The OECD's digital economy project seeks to distribute profits more equitably among multinational group members by giving taxing rights to countries where companies have customers but lack a physical presence. In addition, many practitioners viewed guidance developed under the organization's project to combat base erosion and profit shifting in 2015 as encouraging the use of profit splits.
While a profit split may align well with a company's needs during a pandemic, businesses contemplating a switch to the method should consider whether it is likely to serve them well over the long term, Stevens said.
Companies "should be wary of adopting [methods] that suit their interests in dire economic conditions but that would be inconsistent with those interests in 'normal' conditions," she said.
"Profit splits may not be the Hotel California, but once implemented, they may be difficult to walk back," she said, alluding to the Eagles song lyrics that say "you can check out any time you like, but you can never leave."
One technique that gives companies the flexibility to switch between methods is an "escape hatch," according to Matthew Frank of KPMG LLP.
Most transfer pricing methods are built for ordinary times, meaning they can accommodate good and bad years but not necessarily extraordinary events, Frank said. A company's normal transfer pricing method may allow one party to earn a return of 3% to 7%, but the company could include a provision in its intercompany agreement, saying it will earn only a break-even return in the event of a system loss or some other defined trigger, he said.
Profit split backups have been a routine part of transfer pricing analysis for years, Frank said. While a company could try to accomplish the switch on an ad hoc basis, he said, "it's an easier discussion if you've thought about it in advance and baked it into the agreement."
Any company seeking to add a profit split trigger now would have a difficult case to make at this stage of the pandemic, according to Barbara Mantegani of Mantegani Tax PLLC.

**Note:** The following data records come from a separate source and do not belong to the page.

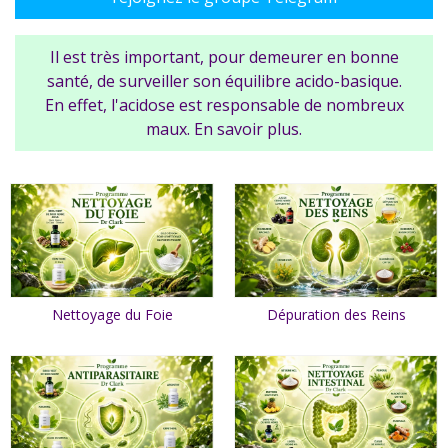
Il est très important, pour demeurer en bonne
santé, de surveiller son équilibre acido-basique.
En effet, l'acidose est responsable de nombreux
maux. En savoir plus.
Nettoyage du Foie
Dépuration des Reins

In essence, the argument would be, "We were always going to do that, we just hadn't gotten around to it," she said. "I don't see how you would do that with a straight face in 2020."

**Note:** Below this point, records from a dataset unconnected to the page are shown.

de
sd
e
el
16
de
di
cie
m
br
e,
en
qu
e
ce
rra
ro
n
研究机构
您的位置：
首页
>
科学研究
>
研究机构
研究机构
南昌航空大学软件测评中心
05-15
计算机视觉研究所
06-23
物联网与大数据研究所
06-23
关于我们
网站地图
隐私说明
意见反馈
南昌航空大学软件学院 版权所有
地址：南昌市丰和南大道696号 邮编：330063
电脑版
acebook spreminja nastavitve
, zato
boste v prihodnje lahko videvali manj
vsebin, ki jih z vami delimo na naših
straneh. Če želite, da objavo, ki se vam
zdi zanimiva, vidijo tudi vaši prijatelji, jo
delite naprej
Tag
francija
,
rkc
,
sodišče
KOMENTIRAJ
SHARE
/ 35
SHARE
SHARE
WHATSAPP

Companies that lived through the financial crisis of 2008 and 2009 ought to have prepared for future economic downturns, Mantegani added.
"We act like these economic crashes are so rare," she said. "There have been two in the last 11 years."

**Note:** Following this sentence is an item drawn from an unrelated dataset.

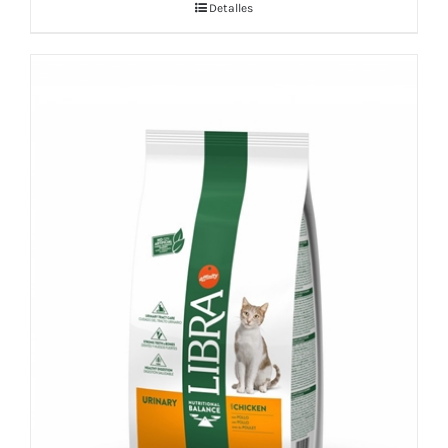
Detalles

According to Frank, some companies are currently discussing the profit split escape hatch with personnel in the IRS Advance Pricing and Mutual Agreement Program.
An IRS spokesperson pointed to the agency's announcement in May that APMA is open to "discussing various substantive and procedural issues with treaty partners, including such technical issues as the application of transfer pricing methods in periods of economic distress." The May announcement explains the time and manner in which taxpayers may request a consultation with APMA about these issues, the spokesperson added.
While Stevens said she hadn't seen the profit split escape hatch Frank described, she recalled working on an advance pricing agreement with a somewhat similar provision. The APA, which involved a license of intangible property, specified that no royalty was due if paying the royalty would put the licensee into a loss position, she said.
Jefferies said it might be possible for a company to achieve the desired results within a traditional profit-based approach, such as the transactional net margin method — the comparable profits method in U.S. parlance. For example, the interquartile range determined by the comparables will shift downward as other companies in the industry feel the impact of the pandemic, and economic adjustments may apply, she said.
"There are things you can still do within the parameters of a traditional CPM approach to assist in effectively sharing the pain of COVID throughout the group, but without straying away from what you have historically argued to be your fact pattern and the characterization of your entities," Jefferies said.